Dispute resolution practices vary in many respects from one African country to another, although some significant similarities are apparent. The latter includes a predominance of preference for litigation in handling disputes, for various reasons, although arbitration is gaining increasing acceptance, while mediation is lagging.
In Ghana, a majority of commercial disputes are resolved through court litigation. However, businesses are increasingly resorting to arbitration and arbitration clauses are routinely incorporated into commercial contracts. The Commercial Division of the High Court in Ghana is duty-bound to promote the resolution of commercial disputes.
The courts thus conduct a pre-trial review conference after pleadings have closed to enquire whether parties are amenable to out-of-court settlement. The Ghanaian courts are only permitted to intervene in the arbitral process in limited circumstances, as set out in the Alternative Dispute Resolution Act.
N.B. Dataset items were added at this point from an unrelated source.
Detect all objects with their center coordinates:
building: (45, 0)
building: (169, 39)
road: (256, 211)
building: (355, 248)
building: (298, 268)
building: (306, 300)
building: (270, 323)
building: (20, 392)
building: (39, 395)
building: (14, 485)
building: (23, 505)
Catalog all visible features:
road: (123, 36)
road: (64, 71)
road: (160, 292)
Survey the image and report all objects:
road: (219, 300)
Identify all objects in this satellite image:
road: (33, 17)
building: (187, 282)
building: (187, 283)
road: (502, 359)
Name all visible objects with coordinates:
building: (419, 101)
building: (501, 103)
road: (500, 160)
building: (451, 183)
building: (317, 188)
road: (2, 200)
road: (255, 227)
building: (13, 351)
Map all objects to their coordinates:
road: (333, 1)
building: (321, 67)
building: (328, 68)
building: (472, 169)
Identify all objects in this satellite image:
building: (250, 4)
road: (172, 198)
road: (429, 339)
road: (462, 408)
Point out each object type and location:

Mediation in commercial disputes is not very popular in Ghana. When used, it is usually adopted as a first step by the parties to attempt settlement. Parties to commercial disputes prefer arbitration or court litigation to settle disputes because of the binding nature of the decisions, which can be directly enforced against the losing party. Also, litigation and arbitration provide an avenue for parties to obtain interim relief to protect their interests and prevent dissipation of assets while the proceedings are ongoing.
Parties exchange written factual and expert witness statements, which reduces the trial length, and assists practitioners in their preparation ahead of the trial.
With respect to expert witness statements, the matters to be submitted to the expert are usually agreed between the parties and the court, or set down by the court where they cannot agree.